Data Protection in the Cloud

Primary Data Protection

Primary data is data that supports online processing. Primary data can be protected using a single technology, or by combining multiple technologies. Some common methods include the levels of RAID, multiple copies, replication, snap copies, and continuous data protection (CDP).

Primary data protection within the mass market cloud is usually left up to the user. It is rare to find the methods listed above in mass market clouds today because of the complexity and cost of these technologies. A few cloud storage solutions protect primary data by maintaining multiple copies of the data within the cloud on non-RAID-protected storage in order to keep costs down.

Primary data protection in the enterprise cloud should resemble an in-house enterprise solution. Robust technologies like snap copies and replication should be available when a business impact analysis (BIA) of the solution requires it. APIs for manipulating the environment are critical in this area so that the data protection method can be tightly coupled with the application.

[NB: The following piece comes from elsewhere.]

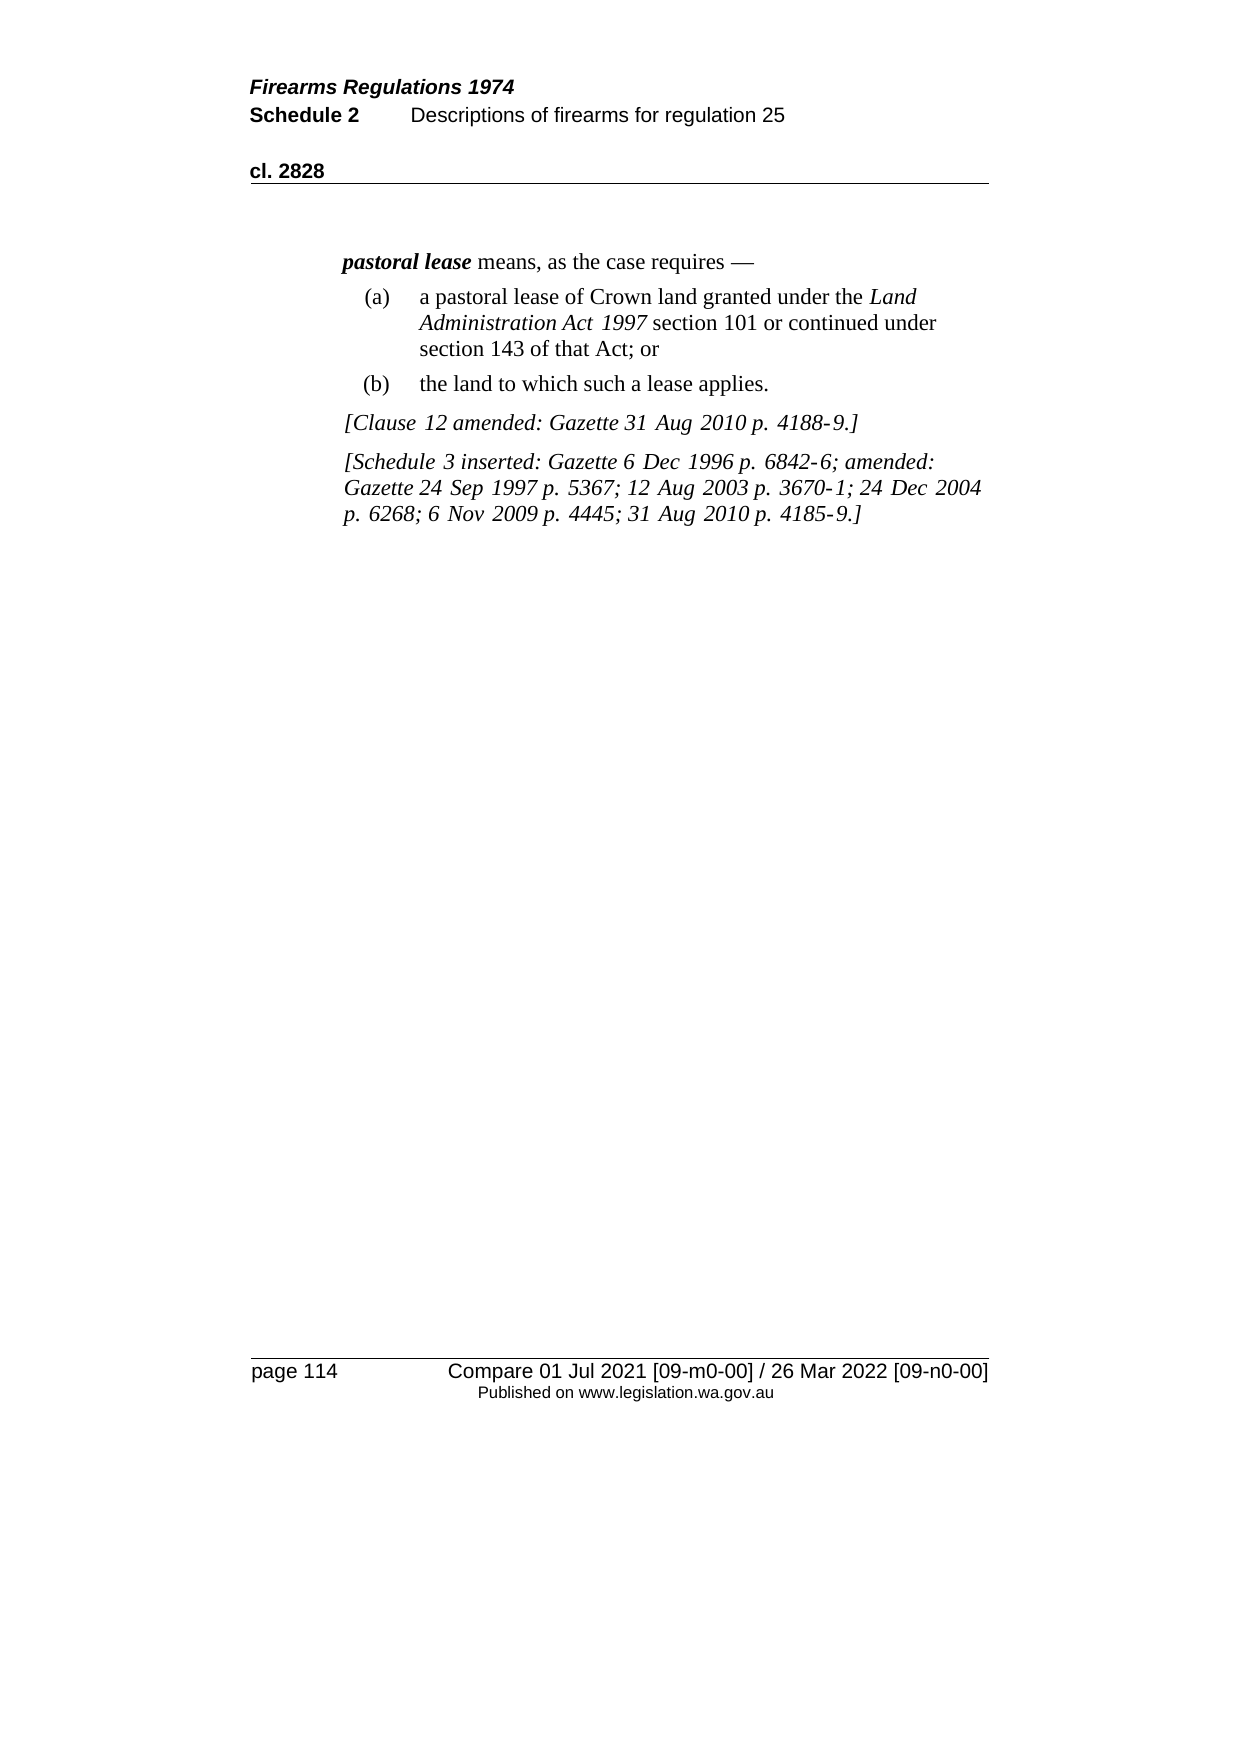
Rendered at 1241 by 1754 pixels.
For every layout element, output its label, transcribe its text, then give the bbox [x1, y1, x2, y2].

The main difference between in-house enterprise solutions and storage in an enterprise cloud is how the solution is bundled. To maintain the cloud experience of deployment on demand, options must be packaged together so the service can be provisioned automatically. The result is a pick list of bundled options that typically meet a wide variety of requirements. There may not be an exact match in the frequency of snap shots, replication, and the like, for a customer's requirements. Nonetheless, most users will usually sacrifice some flexibility to realize the other benefits of operating within an enterprise cloud.


Secondary Data Protection

Secondary data consists of historical copies of primary data in the form of backups. This type of data protection is meant to mitigate data corruption, recover deleted or overwritten data, and retain data over the long-term for business or regulation requirements. Typical solutions usually include backup software and several types of storage media. Data de-duplication might also be used, but this can raise issues in a multi-tenant environment regarding the segregation of data.

There are solutions (commercial and public-domain) that can be added to mass market cloud storage offerings to accomplish secondary data protection, but it is rare for the mass market cloud providers to package this together with the online storage. Although the reasons vary, in some instances SLAs related to restore times and retention periods can be difficult to manage.

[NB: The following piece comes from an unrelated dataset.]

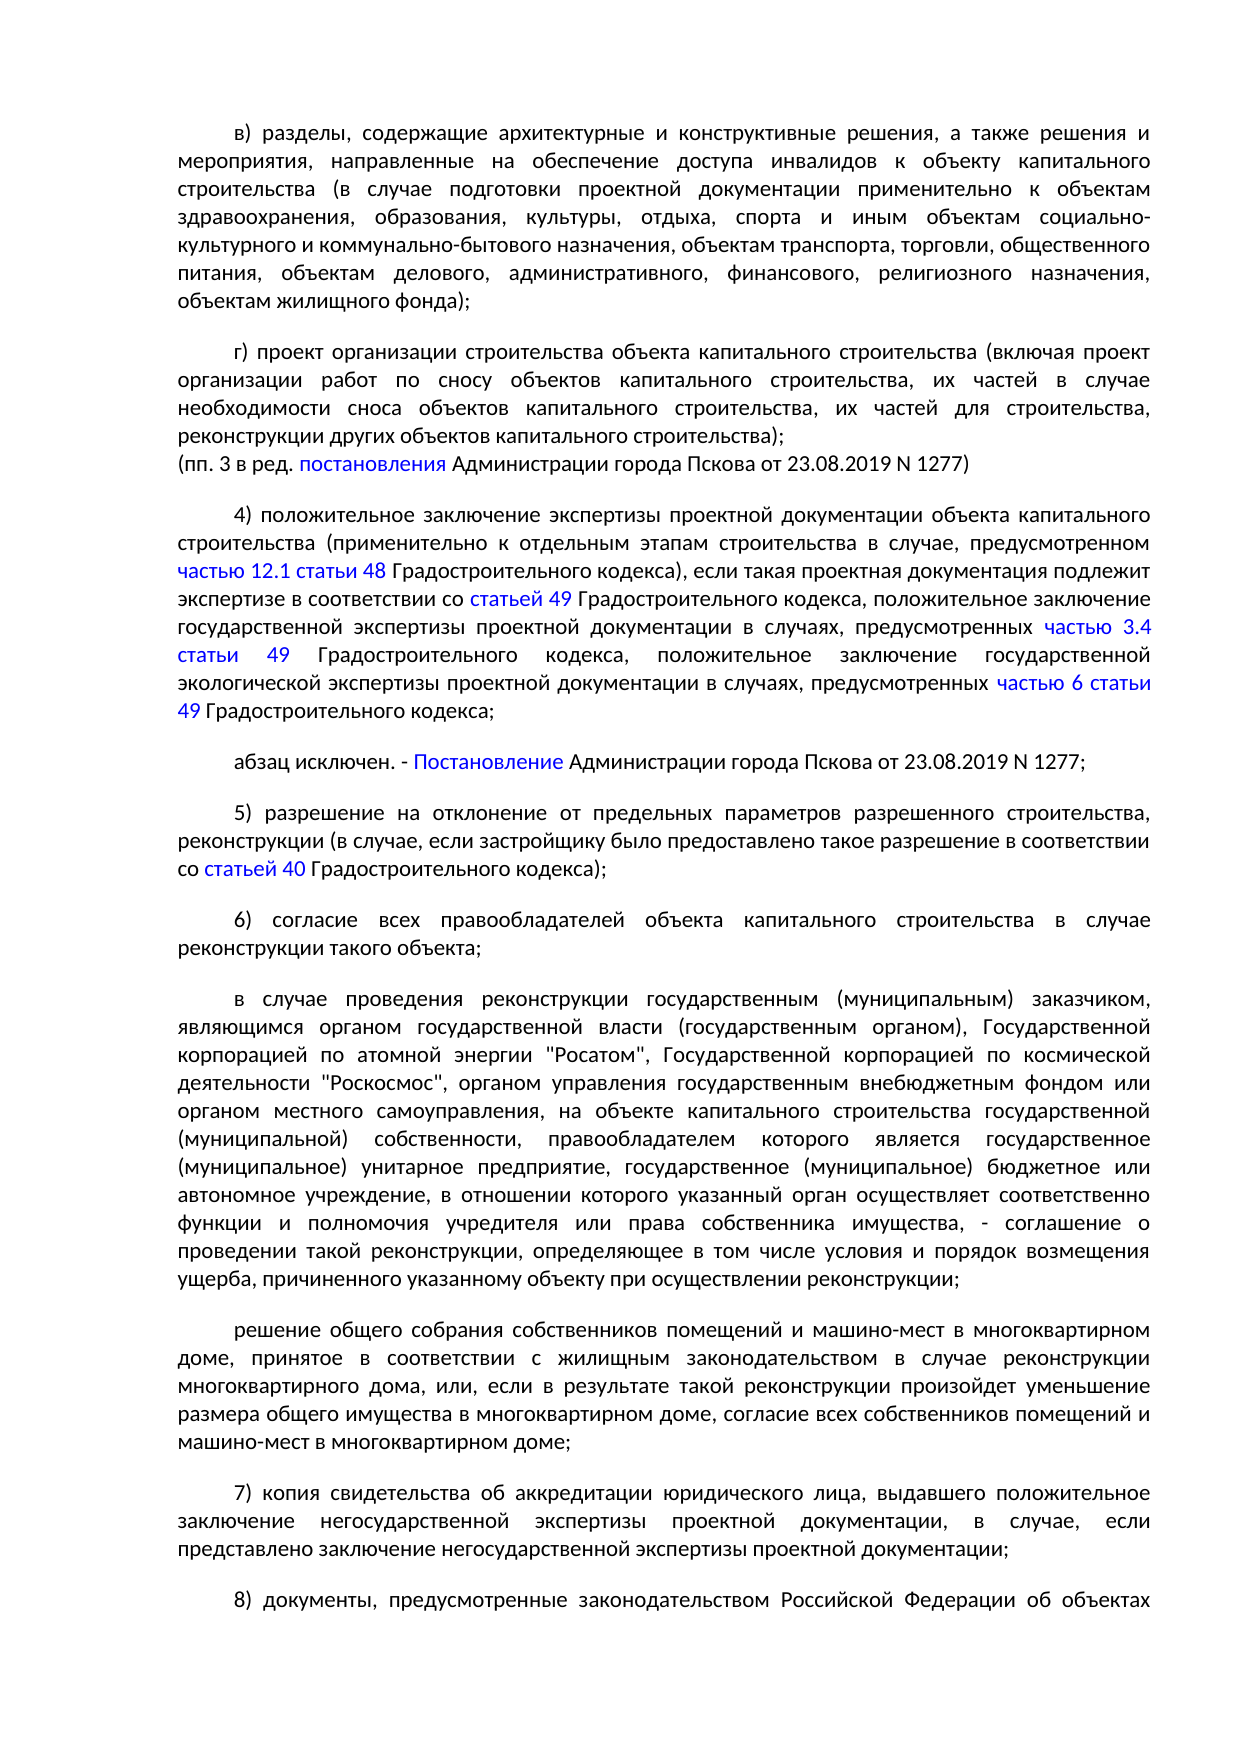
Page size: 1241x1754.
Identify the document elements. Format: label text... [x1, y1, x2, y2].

Whether the solution is a private or a multi-tenant cloud platform, control, visibility, and restore SLAs are critical for secondary data protection. Initiating a restore should be straightforward and should happen automatically once the request is submitted. Users should be able to count on some predictable level of restore performance (GBs restored / amount of time) and should be able to select the length of retention from a short pick list of options. Finally, users should also be able to check on the status of their backups online. Since frequency and retention determine the resources required for storing backups — and thus the cost — online status of usage and billing should be viewable by the consumer to avoid surprises at the end of the billing period.